══ EXTRACTED INFORMATION ══
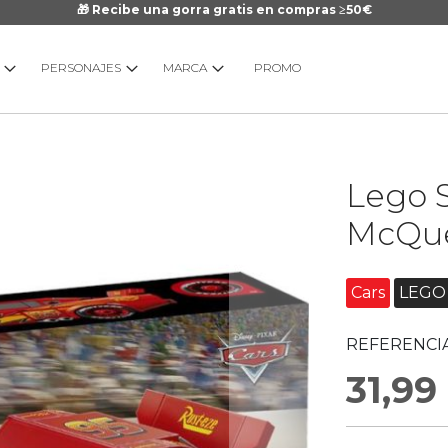
🎁 Recibe una gorra gratis en compras ≥50€
PERSONAJES
MARCA
PROMO
Saltar
Lego 
al
comienzo
McQu
de
la
galería
Cars
LEGO
de
imágenes
REFERENCIA
31,99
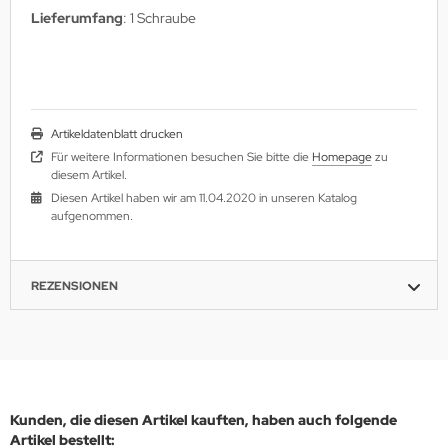
Lieferumfang
: 1 Schraube
Artikeldatenblatt drucken
Für weitere Informationen besuchen Sie bitte die
Homepage
zu
diesem Artikel.
Diesen Artikel haben wir am 11.04.2020 in unseren Katalog
aufgenommen.
REZENSIONEN
Kunden, die diesen Artikel kauften, haben auch folgende
Artikel bestellt:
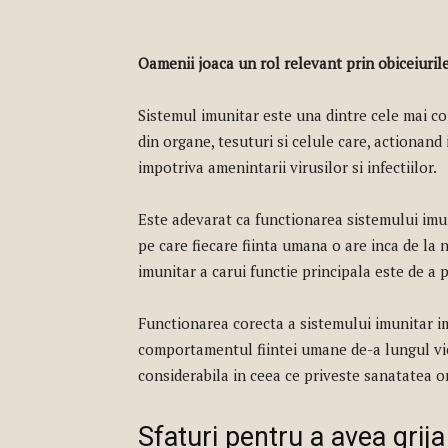
Oamenii joaca un rol relevant prin obiceiuril
Sistemul imunitar este una dintre cele mai co
din organe, tesuturi si celule care, actionan
impotriva amenintarii virusilor si infectiilor.
Este adevarat ca functionarea sistemului imu
pe care fiecare fiinta umana o are inca de la
imunitar a carui functie principala este de a 
Functionarea corecta a sistemului imunitar im
comportamentul fiintei umane de-a lungul viet
considerabila in ceea ce priveste sanatatea o
Sfaturi pentru a avea grij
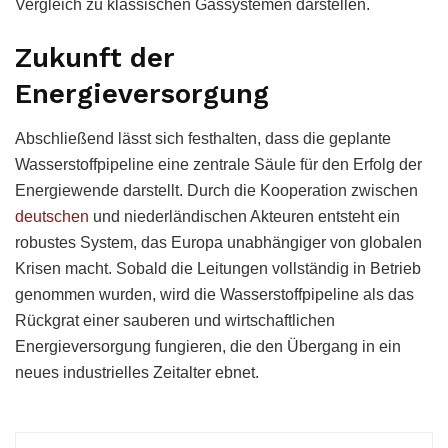
Vergleich zu klassischen Gassystemen darstellen.
Zukunft der
Energieversorgung
Abschließend lässt sich festhalten, dass die geplante
Wasserstoffpipeline eine zentrale Säule für den Erfolg der
Energiewende darstellt. Durch die Kooperation zwischen
deutschen
und niederländischen Akteuren entsteht ein
robustes System, das Europa unabhängiger von globalen
Krisen macht. Sobald die Leitungen vollständig in Betrieb
genommen wurden, wird die Wasserstoffpipeline als das
Rückgrat einer sauberen und wirtschaftlichen
Energieversorgung fungieren, die den Übergang in ein
neues industrielles Zeitalter ebnet.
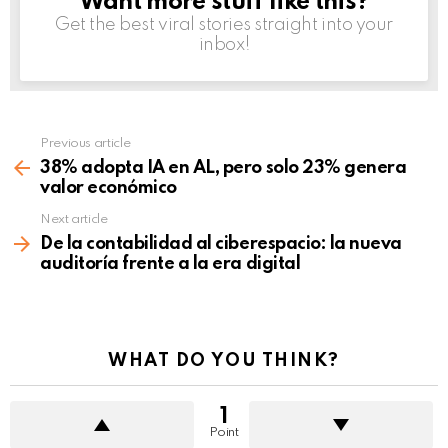
Want more stuff like this?
NEWSLETTER
Get the best viral stories straight into your
inbox!
Previous article
See
more
38% adopta IA en AL, pero solo 23% genera
valor económico
Next article
De la contabilidad al ciberespacio: la nueva
auditoría frente a la era digital
WHAT DO YOU THINK?
1
Point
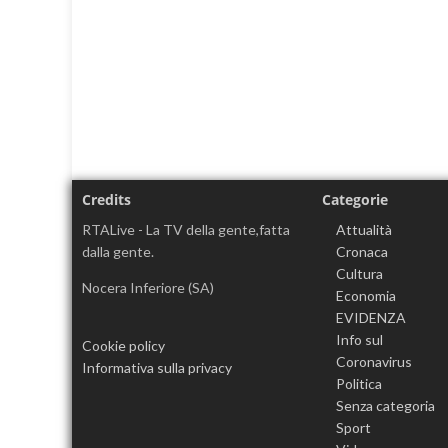
Credits
Categorie
RTALive - La TV della gente,fatta
Attualità
dalla gente.
Cronaca
Cultura
Nocera Inferiore (SA)
Economia
EVIDENZA
Info sul
Cookie policy
Coronavirus
Informativa sulla privacy
Politica
Senza categoria
Sport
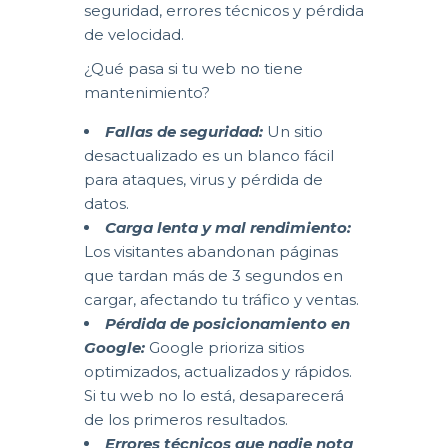
seguridad, errores técnicos y pérdida
de velocidad.
¿Qué pasa si tu web no tiene
mantenimiento?
Fallas de seguridad:
Un sitio
desactualizado es un blanco fácil
para ataques, virus y pérdida de
datos.
Carga lenta y mal rendimiento:
Los visitantes abandonan páginas
que tardan más de 3 segundos en
cargar, afectando tu tráfico y ventas.
Pérdida de posicionamiento en
Google:
Google prioriza sitios
optimizados, actualizados y rápidos.
Si tu web no lo está, desaparecerá
de los primeros resultados.
Errores técnicos que nadie nota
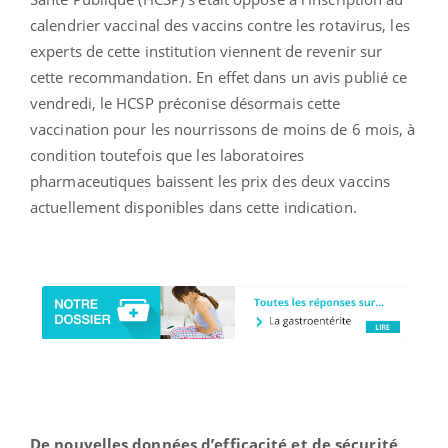
calendrier vaccinal des vaccins contre les rotavirus, les
experts de cette institution viennent de revenir sur
cette recommandation. En effet dans un avis publié ce
vendredi, le HCSP préconise désormais cette
vaccination pour les nourrissons de moins de 6 mois, à
condition toutefois que les laboratoires
pharmaceutiques baissent les prix des deux vaccins
actuellement disponibles dans cette indication.
De nouvelles données d’efficacité et de sécurité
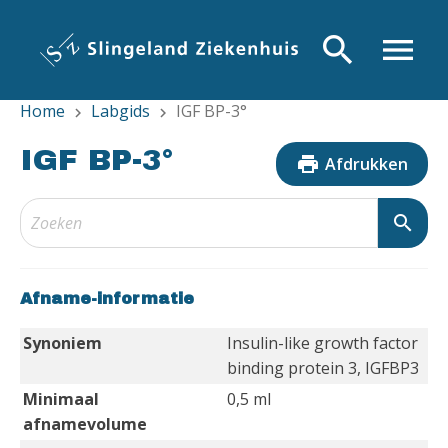
Overslaan
en
search
menu
naar
de
Home
Labgids
IGF BP-3°
inhoud
chevron_right
chevron_right
gaan
IGF BP-3°
print
Afdrukken
search
Afname-informatie
Synoniem
Insulin-like growth factor
binding protein 3, IGFBP3
Minimaal
0,5 ml
afnamevolume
═══
> WHAT IS REQUIRED
All of the data is to be reproduced exactly, with the pictures left out.

> EXPECTED ANSWER
🎁 Recibe una gorra gratis en compras ≥50€
PERSONAJES
MARCA
PROMO
Saltar
Lego 
al
comienzo
McQu
de
la
galería
Cars
LEGO
de
imágenes
REFERENCIA
31,99
Lieferumfang
: 1 Schraube
Artikeldatenblatt drucken
Für weitere Informationen besuchen Sie bitte die
Homepage
zu
diesem Artikel.
Diesen Artikel haben wir am 11.04.2020 in unseren Katalog
aufgenommen.
REZENSIONEN
Kunden, die diesen Artikel kauften, haben auch folgende
Artikel bestellt:
Oamenii joaca un rol relevant prin obiceiuril
Sistemul imunitar este una dintre cele mai co
din organe, tesuturi si celule care, actionan
impotriva amenintarii virusilor si infectiilor.
Este adevarat ca functionarea sistemului imu
pe care fiecare fiinta umana o are inca de la
imunitar a carui functie principala este de a 
Functionarea corecta a sistemului imunitar im
comportamentul fiintei umane de-a lungul viet
considerabila in ceea ce priveste sanatatea o
Sfaturi pentru a avea grij
Vergleich zu klassischen Gassystemen darstellen.
Zukunft der
Energieversorgung
Abschließend lässt sich festhalten, dass die geplante
Wasserstoffpipeline eine zentrale Säule für den Erfolg der
Energiewende darstellt. Durch die Kooperation zwischen
deutschen
und niederländischen Akteuren entsteht ein
robustes System, das Europa unabhängiger von globalen
Krisen macht. Sobald die Leitungen vollständig in Betrieb
genommen wurden, wird die Wasserstoffpipeline als das
Rückgrat einer sauberen und wirtschaftlichen
Energieversorgung fungieren, die den Übergang in ein
neues industrielles Zeitalter ebnet.
Want more stuff like this?
NEWSLETTER
Get the best viral stories straight into your
inbox!
Previous article
See
more
38% adopta IA en AL, pero solo 23% genera
valor económico
Next article
De la contabilidad al ciberespacio: la nueva
auditoría frente a la era digital
WHAT DO YOU THINK?
1
Point
Credits
Categorie
RTALive - La TV della gente,fatta
Attualità
dalla gente.
Cronaca
Cultura
Nocera Inferiore (SA)
Economia
EVIDENZA
Info sul
Cookie policy
Coronavirus
Informativa sulla privacy
Politica
Senza categoria
Sport
seguridad, errores técnicos y pérdida
de velocidad.
¿Qué pasa si tu web no tiene
mantenimiento?
Fallas de seguridad:
Un sitio
desactualizado es un blanco fácil
para ataques, virus y pérdida de
datos.
Carga lenta y mal rendimiento:
Los visitantes abandonan páginas
que tardan más de 3 segundos en
cargar, afectando tu tráfico y ventas.
Pérdida de posicionamiento en
Google:
Google prioriza sitios
optimizados, actualizados y rápidos.
Si tu web no lo está, desaparecerá
de los primeros resultados.
Errores técnicos que nadie nota
calendrier vaccinal des vaccins contre les rotavirus, les
experts de cette institution viennent de revenir sur
cette recommandation. En effet dans un avis publié ce
vendredi, le HCSP préconise désormais cette
vaccination pour les nourrissons de moins de 6 mois, à
condition toutefois que les laboratoires
pharmaceutiques baissent les prix des deux vaccins
actuellement disponibles dans cette indication.
De nouvelles données d’efficacité et de sécurité
Overslaan
en
search
menu
naar
de
Home
Labgids
IGF BP-3°
inhoud
chevron_right
chevron_right
gaan
IGF BP-3°
print
Afdrukken
search
Afname-informatie
Synoniem
Insulin-like growth factor
binding protein 3, IGFBP3
Minimaal
0,5 ml
afnamevolume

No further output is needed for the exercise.